> _Task brief_
Every record must be written out once more, with nothing added or omitted.
------------------------------------------------------------------------
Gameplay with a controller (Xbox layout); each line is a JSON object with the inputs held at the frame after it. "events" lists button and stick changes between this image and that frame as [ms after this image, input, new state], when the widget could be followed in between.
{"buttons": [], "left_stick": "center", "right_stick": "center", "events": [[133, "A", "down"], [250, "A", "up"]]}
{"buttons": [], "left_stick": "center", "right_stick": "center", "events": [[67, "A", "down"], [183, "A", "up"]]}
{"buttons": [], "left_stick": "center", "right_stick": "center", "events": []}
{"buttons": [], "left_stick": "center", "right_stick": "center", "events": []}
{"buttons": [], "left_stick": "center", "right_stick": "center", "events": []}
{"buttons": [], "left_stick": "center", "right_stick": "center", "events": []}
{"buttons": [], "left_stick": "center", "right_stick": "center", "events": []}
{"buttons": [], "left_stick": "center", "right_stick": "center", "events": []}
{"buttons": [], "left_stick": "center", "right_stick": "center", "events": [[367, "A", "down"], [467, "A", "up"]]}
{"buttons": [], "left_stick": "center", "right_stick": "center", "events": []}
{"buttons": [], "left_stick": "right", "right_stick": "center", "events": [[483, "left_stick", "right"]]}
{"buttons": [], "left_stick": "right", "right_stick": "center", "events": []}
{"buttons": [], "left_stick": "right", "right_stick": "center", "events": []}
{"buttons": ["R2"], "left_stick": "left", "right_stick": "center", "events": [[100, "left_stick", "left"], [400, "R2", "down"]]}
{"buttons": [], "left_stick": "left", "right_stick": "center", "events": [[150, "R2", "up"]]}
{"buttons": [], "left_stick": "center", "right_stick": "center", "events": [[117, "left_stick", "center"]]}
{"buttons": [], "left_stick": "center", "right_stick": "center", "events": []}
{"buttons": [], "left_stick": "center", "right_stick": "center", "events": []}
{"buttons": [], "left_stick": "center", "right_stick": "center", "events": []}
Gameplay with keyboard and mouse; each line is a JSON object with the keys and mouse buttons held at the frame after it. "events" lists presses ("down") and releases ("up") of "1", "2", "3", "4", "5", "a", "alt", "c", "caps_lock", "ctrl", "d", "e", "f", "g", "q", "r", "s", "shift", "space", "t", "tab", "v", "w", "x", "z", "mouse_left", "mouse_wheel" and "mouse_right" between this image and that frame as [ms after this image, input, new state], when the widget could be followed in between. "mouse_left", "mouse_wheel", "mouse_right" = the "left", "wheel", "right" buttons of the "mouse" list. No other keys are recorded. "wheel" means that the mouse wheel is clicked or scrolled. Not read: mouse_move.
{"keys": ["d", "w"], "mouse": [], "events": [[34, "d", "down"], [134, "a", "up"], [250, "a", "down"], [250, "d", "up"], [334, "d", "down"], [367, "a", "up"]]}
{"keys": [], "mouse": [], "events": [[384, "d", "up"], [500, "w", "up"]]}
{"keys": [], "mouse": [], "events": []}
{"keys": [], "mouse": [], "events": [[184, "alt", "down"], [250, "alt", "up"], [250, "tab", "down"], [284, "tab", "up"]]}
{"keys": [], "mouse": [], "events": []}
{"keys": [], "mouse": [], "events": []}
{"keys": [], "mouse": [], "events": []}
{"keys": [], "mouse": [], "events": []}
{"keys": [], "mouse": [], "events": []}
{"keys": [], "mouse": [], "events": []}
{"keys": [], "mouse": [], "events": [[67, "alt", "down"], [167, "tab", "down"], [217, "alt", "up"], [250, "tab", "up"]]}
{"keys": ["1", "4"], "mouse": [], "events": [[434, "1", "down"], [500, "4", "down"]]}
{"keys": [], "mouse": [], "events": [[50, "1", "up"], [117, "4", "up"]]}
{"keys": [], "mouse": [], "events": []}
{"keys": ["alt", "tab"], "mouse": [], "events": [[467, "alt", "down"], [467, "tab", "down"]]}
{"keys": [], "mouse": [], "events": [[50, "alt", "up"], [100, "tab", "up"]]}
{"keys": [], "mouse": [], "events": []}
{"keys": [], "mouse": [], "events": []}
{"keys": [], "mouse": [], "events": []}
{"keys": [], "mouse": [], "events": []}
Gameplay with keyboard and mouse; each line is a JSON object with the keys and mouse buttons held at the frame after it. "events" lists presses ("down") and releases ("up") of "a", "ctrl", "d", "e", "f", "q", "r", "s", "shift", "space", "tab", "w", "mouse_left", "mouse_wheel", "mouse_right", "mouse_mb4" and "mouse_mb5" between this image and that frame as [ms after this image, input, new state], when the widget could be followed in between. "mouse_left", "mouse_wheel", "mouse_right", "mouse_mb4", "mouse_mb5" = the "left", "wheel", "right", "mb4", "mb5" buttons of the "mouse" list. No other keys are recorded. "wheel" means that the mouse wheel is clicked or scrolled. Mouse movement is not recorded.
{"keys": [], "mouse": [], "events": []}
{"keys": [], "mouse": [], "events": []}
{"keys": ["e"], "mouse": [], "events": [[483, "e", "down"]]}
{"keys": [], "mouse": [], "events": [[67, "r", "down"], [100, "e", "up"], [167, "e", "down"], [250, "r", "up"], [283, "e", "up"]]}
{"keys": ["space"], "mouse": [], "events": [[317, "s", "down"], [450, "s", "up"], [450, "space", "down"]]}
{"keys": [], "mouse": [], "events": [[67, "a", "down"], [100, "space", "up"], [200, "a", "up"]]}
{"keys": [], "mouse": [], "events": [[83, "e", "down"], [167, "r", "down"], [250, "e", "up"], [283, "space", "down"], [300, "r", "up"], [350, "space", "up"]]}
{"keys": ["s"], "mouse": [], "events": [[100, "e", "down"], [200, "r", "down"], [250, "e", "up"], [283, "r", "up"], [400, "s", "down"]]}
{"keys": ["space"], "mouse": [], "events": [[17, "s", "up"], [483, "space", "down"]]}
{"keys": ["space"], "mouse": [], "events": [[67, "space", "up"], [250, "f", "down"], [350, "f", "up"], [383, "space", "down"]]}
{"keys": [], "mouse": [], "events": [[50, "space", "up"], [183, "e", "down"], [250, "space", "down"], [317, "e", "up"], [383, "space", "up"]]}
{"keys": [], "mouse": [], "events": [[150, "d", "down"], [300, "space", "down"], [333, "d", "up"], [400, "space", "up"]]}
------------------------------------------------------------------------
> _Result_
Gameplay with a controller (Xbox layout); each line is a JSON object with the inputs held at the frame after it. "events" lists button and stick changes between this image and that frame as [ms after this image, input, new state], when the widget could be followed in between.
{"buttons": [], "left_stick": "center", "right_stick": "center", "events": [[133, "A", "down"], [250, "A", "up"]]}
{"buttons": [], "left_stick": "center", "right_stick": "center", "events": [[67, "A", "down"], [183, "A", "up"]]}
{"buttons": [], "left_stick": "center", "right_stick": "center", "events": []}
{"buttons": [], "left_stick": "center", "right_stick": "center", "events": []}
{"buttons": [], "left_stick": "center", "right_stick": "center", "events": []}
{"buttons": [], "left_stick": "center", "right_stick": "center", "events": []}
{"buttons": [], "left_stick": "center", "right_stick": "center", "events": []}
{"buttons": [], "left_stick": "center", "right_stick": "center", "events": []}
{"buttons": [], "left_stick": "center", "right_stick": "center", "events": [[367, "A", "down"], [467, "A", "up"]]}
{"buttons": [], "left_stick": "center", "right_stick": "center", "events": []}
{"buttons": [], "left_stick": "right", "right_stick": "center", "events": [[483, "left_stick", "right"]]}
{"buttons": [], "left_stick": "right", "right_stick": "center", "events": []}
{"buttons": [], "left_stick": "right", "right_stick": "center", "events": []}
{"buttons": ["R2"], "left_stick": "left", "right_stick": "center", "events": [[100, "left_stick", "left"], [400, "R2", "down"]]}
{"buttons": [], "left_stick": "left", "right_stick": "center", "events": [[150, "R2", "up"]]}
{"buttons": [], "left_stick": "center", "right_stick": "center", "events": [[117, "left_stick", "center"]]}
{"buttons": [], "left_stick": "center", "right_stick": "center", "events": []}
{"buttons": [], "left_stick": "center", "right_stick": "center", "events": []}
{"buttons": [], "left_stick": "center", "right_stick": "center", "events": []}
Gameplay with keyboard and mouse; each line is a JSON object with the keys and mouse buttons held at the frame after it. "events" lists presses ("down") and releases ("up") of "1", "2", "3", "4", "5", "a", "alt", "c", "caps_lock", "ctrl", "d", "e", "f", "g", "q", "r", "s", "shift", "space", "t", "tab", "v", "w", "x", "z", "mouse_left", "mouse_wheel" and "mouse_right" between this image and that frame as [ms after this image, input, new state], when the widget could be followed in between. "mouse_left", "mouse_wheel", "mouse_right" = the "left", "wheel", "right" buttons of the "mouse" list. No other keys are recorded. "wheel" means that the mouse wheel is clicked or scrolled. Not read: mouse_move.
{"keys": ["d", "w"], "mouse": [], "events": [[34, "d", "down"], [134, "a", "up"], [250, "a", "down"], [250, "d", "up"], [334, "d", "down"], [367, "a", "up"]]}
{"keys": [], "mouse": [], "events": [[384, "d", "up"], [500, "w", "up"]]}
{"keys": [], "mouse": [], "events": []}
{"keys": [], "mouse": [], "events": [[184, "alt", "down"], [250, "alt", "up"], [250, "tab", "down"], [284, "tab", "up"]]}
{"keys": [], "mouse": [], "events": []}
{"keys": [], "mouse": [], "events": []}
{"keys": [], "mouse": [], "events": []}
{"keys": [], "mouse": [], "events": []}
{"keys": [], "mouse": [], "events": []}
{"keys": [], "mouse": [], "events": []}
{"keys": [], "mouse": [], "events": [[67, "alt", "down"], [167, "tab", "down"], [217, "alt", "up"], [250, "tab", "up"]]}
{"keys": ["1", "4"], "mouse": [], "events": [[434, "1", "down"], [500, "4", "down"]]}
{"keys": [], "mouse": [], "events": [[50, "1", "up"], [117, "4", "up"]]}
{"keys": [], "mouse": [], "events": []}
{"keys": ["alt", "tab"], "mouse": [], "events": [[467, "alt", "down"], [467, "tab", "down"]]}
{"keys": [], "mouse": [], "events": [[50, "alt", "up"], [100, "tab", "up"]]}
{"keys": [], "mouse": [], "events": []}
{"keys": [], "mouse": [], "events": []}
{"keys": [], "mouse": [], "events": []}
{"keys": [], "mouse": [], "events": []}
Gameplay with keyboard and mouse; each line is a JSON object with the keys and mouse buttons held at the frame after it. "events" lists presses ("down") and releases ("up") of "a", "ctrl", "d", "e", "f", "q", "r", "s", "shift", "space", "tab", "w", "mouse_left", "mouse_wheel", "mouse_right", "mouse_mb4" and "mouse_mb5" between this image and that frame as [ms after this image, input, new state], when the widget could be followed in between. "mouse_left", "mouse_wheel", "mouse_right", "mouse_mb4", "mouse_mb5" = the "left", "wheel", "right", "mb4", "mb5" buttons of the "mouse" list. No other keys are recorded. "wheel" means that the mouse wheel is clicked or scrolled. Mouse movement is not recorded.
{"keys": [], "mouse": [], "events": []}
{"keys": [], "mouse": [], "events": []}
{"keys": ["e"], "mouse": [], "events": [[483, "e", "down"]]}
{"keys": [], "mouse": [], "events": [[67, "r", "down"], [100, "e", "up"], [167, "e", "down"], [250, "r", "up"], [283, "e", "up"]]}
{"keys": ["space"], "mouse": [], "events": [[317, "s", "down"], [450, "s", "up"], [450, "space", "down"]]}
{"keys": [], "mouse": [], "events": [[67, "a", "down"], [100, "space", "up"], [200, "a", "up"]]}
{"keys": [], "mouse": [], "events": [[83, "e", "down"], [167, "r", "down"], [250, "e", "up"], [283, "space", "down"], [300, "r", "up"], [350, "space", "up"]]}
{"keys": ["s"], "mouse": [], "events": [[100, "e", "down"], [200, "r", "down"], [250, "e", "up"], [283, "r", "up"], [400, "s", "down"]]}
{"keys": ["space"], "mouse": [], "events": [[17, "s", "up"], [483, "space", "down"]]}
{"keys": ["space"], "mouse": [], "events": [[67, "space", "up"], [250, "f", "down"], [350, "f", "up"], [383, "space", "down"]]}
{"keys": [], "mouse": [], "events": [[50, "space", "up"], [183, "e", "down"], [250, "space", "down"], [317, "e", "up"], [383, "space", "up"]]}
{"keys": [], "mouse": [], "events": [[150, "d", "down"], [300, "space", "down"], [333, "d", "up"], [400, "space", "up"]]}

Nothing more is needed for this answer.